28% of young millennials’ mortgages and rent now costs over 60% of their total income

28% of young millennials’ mortgages and rent now costs over 60% of their total income, according to latest research by QuMind.

New research from QuMind, the consumer insights platform, has found that despite the cost of mortgages and rent skyrocketing, young millennials (25- to 34-year-olds) don’t plan to make cutbacks on their lifestyle forever and expect to increase their spending over the next six months.

Over half (56%) of young millennials report their rent or mortgage payments have gone up in the past year, with 33% reporting that their payments had gone up by 30% or more. 55% are expecting these costs to rise further over this year or next.

Almost half of young millennials’ total monthly income is now spent on paying their mortgage or rent (44% on average), with 28% reporting it accounts for 60% of their salary.

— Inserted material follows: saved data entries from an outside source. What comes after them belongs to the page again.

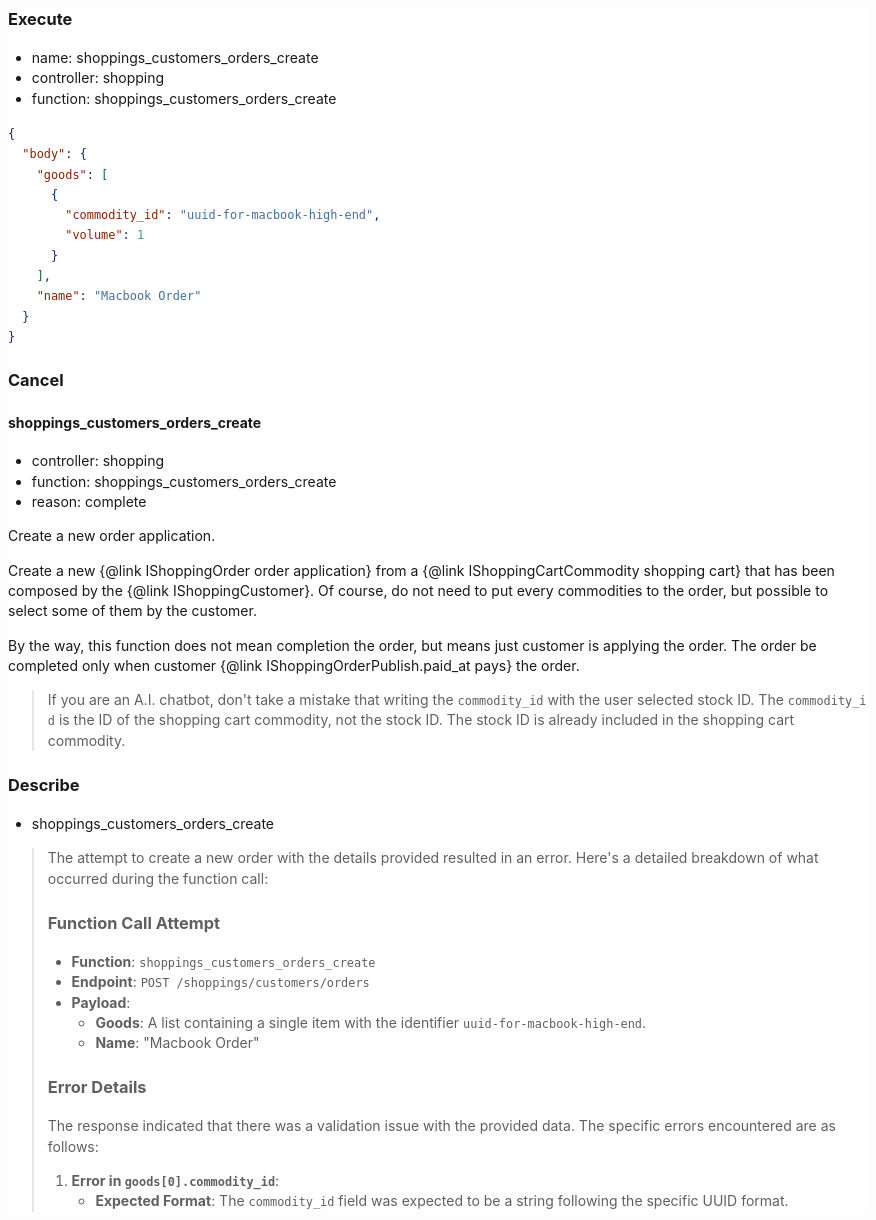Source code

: ### Execute
  - name: shoppings_customers_orders_create
  - controller: shopping
  - function: shoppings_customers_orders_create

```json
{
  "body": {
    "goods": [
      {
        "commodity_id": "uuid-for-macbook-high-end",
        "volume": 1
      }
    ],
    "name": "Macbook Order"
  }
}
```

### Cancel
#### shoppings_customers_orders_create
  - controller: shopping
  - function: shoppings_customers_orders_create
  - reason: complete

Create a new order application.

Create a new {@link IShoppingOrder order application} from a
{@link IShoppingCartCommodity shopping cart} that has been composed by the
{@link IShoppingCustomer}. Of course, do not need to put every commodities
to the order, but possible to select some of them by the customer.

By the way, this function does not mean completion the order, but means
just customer is applying the order. The order be completed only when customer
{@link IShoppingOrderPublish.paid_at pays} the order.

> If you are an A.I. chatbot, don't take a mistake that writing
> the `commodity_id` with the user selected stock ID. The
> `commodity_id` is the ID of the shopping cart commodity, not the
> stock ID. The stock ID is already included in the shopping cart
> commodity.

### Describe
  - shoppings_customers_orders_create

> The attempt to create a new order with the details provided resulted in an error. Here's a detailed breakdown of what occurred during the function call:
> 
> ### Function Call Attempt
> 
> - **Function**: `shoppings_customers_orders_create`
> - **Endpoint**: `POST /shoppings/customers/orders`
> - **Payload**:
>   - **Goods**: A list containing a single item with the identifier `uuid-for-macbook-high-end`.
>   - **Name**: "Macbook Order"
> 
> ### Error Details
> 
> The response indicated that there was a validation issue with the provided data. The specific errors encountered are as follows:
> 
> 1. **Error in `goods[0].commodity_id`**:
>    - **Expected Format**: The `commodity_id` field was expected to be a string following the specific UUID format.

Unsurprisingly, this is having a real impact on their finances, including having less disposable income (79%) and no savings (71%) by the end of the month.

Mark Ursell, CEO of QuMind, comments:

“It’s undoubtedly a tough financial environment to be a young person.

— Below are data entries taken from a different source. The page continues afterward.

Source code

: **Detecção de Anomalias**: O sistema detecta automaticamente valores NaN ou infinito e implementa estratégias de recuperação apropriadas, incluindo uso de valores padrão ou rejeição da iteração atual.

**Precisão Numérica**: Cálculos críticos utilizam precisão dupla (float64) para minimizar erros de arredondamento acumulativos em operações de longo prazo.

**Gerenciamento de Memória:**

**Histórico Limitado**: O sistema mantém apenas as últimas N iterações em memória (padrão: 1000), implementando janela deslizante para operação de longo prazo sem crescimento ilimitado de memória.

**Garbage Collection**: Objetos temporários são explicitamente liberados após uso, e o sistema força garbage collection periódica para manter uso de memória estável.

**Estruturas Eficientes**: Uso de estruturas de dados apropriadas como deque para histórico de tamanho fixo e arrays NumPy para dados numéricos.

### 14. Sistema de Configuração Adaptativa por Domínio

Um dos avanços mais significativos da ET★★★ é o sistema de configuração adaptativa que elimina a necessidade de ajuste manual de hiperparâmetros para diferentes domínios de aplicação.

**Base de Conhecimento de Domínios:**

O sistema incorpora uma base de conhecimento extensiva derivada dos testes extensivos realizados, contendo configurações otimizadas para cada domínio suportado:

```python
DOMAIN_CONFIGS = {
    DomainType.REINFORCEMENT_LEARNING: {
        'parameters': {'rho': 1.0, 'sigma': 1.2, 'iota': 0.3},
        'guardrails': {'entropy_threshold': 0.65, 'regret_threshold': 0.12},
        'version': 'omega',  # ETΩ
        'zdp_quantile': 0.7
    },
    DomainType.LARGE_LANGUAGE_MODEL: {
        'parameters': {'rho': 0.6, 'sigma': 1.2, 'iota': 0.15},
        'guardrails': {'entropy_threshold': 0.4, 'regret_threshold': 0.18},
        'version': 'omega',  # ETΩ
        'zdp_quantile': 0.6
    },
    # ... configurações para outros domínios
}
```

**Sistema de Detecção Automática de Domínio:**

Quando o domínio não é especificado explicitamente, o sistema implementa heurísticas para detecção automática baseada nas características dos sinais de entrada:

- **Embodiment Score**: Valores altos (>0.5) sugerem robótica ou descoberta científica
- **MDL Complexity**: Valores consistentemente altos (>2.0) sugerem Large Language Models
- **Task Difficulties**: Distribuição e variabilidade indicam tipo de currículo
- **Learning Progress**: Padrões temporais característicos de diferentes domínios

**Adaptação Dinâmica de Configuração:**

“And they’ve shouldered a double hit – not only are they facing the greatest increase in mortgage and rent costs of any age group, but it represents the highest proportion of their total income too.”

Lifestyle makes a comeback

Despite the rising costs of housing and its impact on young millennials’ financial situation, they don’t plan to cut back on their lifestyle forever.

When asked if they anticipate their spending to change over the coming six months compared to the first half of 2023, young millennials plan to increase their spending on travel and holidays (55%), dining out and takeaways (54%), TV streaming services (48%) and fashion (48%).

The increased appetite to spend may reflect the optimism shown by young millennials towards the current economic climate. Compared with a national average of 29%, 51% are confident in the Government’s response to the recession – the highest of all age brackets.

The spending may also correspond with the overall sentiment shift revealed by the QuMind Sentiment Index, where since October 2022 the general feeling of the nation has increased from -35 to -14. So, while the overall sentiment is negative, the nation is starting to feel more positive.

The QuMind Sentiment Index is a proprietary analysis approach that takes a quarterly temperature check of how Brits are feeling about the current economic and political situation in the UK. It not only measures the sentiment, but the intensity to which respondents are feeling it. The scale runs from “-100” for high-intensity negative responses through to “+100” for high-intensity positive.

Mark continued:

“Despite the difficult financial environment, it is encouraging to see optimism growing and spending set to increase.

“However, retailers and hospitality sectors will be holding onto the hope that this isn’t just a summer boost with the (relatively) good weather and holidays.

“To ensure that young millennials continue to see their lifestyle as a valuable investment, they will need to gain a clear understanding of what these consumers actually want to spend their hard-earned cash on and respond with offerings that truly reflect their wants and needs.”